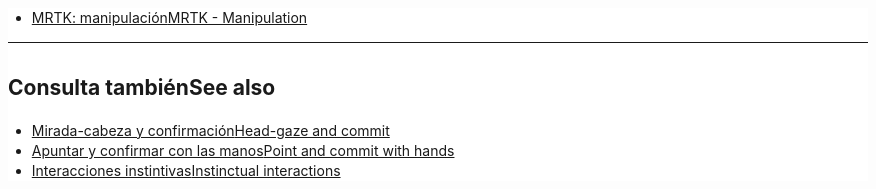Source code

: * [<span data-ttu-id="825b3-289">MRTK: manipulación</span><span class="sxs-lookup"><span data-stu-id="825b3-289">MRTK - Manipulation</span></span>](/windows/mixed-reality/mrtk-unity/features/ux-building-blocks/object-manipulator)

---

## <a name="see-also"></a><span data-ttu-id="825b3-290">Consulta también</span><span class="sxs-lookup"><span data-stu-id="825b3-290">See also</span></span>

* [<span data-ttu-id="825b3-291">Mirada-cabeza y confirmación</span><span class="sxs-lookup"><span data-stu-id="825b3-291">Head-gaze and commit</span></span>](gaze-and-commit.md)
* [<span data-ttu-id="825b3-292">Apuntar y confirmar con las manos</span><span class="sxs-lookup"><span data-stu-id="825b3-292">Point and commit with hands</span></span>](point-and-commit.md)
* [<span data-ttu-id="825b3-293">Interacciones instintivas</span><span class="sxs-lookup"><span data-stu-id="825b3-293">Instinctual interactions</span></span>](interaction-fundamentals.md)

================

### About this task:
Would you print all of the material exactly as written, minus the pictures?

### Solution to this task:
Source code

: * [<span data-ttu-id="825b3-289">MRTK: manipulación</span><span class="sxs-lookup"><span data-stu-id="825b3-289">MRTK - Manipulation</span></span>](/windows/mixed-reality/mrtk-unity/features/ux-building-blocks/object-manipulator)

---

## <a name="see-also"></a><span data-ttu-id="825b3-290">Consulta también</span><span class="sxs-lookup"><span data-stu-id="825b3-290">See also</span></span>

* [<span data-ttu-id="825b3-291">Mirada-cabeza y confirmación</span><span class="sxs-lookup"><span data-stu-id="825b3-291">Head-gaze and commit</span></span>](gaze-and-commit.md)
* [<span data-ttu-id="825b3-292">Apuntar y confirmar con las manos</span><span class="sxs-lookup"><span data-stu-id="825b3-292">Point and commit with hands</span></span>](point-and-commit.md)
* [<span data-ttu-id="825b3-293">Interacciones instintivas</span><span class="sxs-lookup"><span data-stu-id="825b3-293">Instinctual interactions</span></span>](interaction-fundamentals.md)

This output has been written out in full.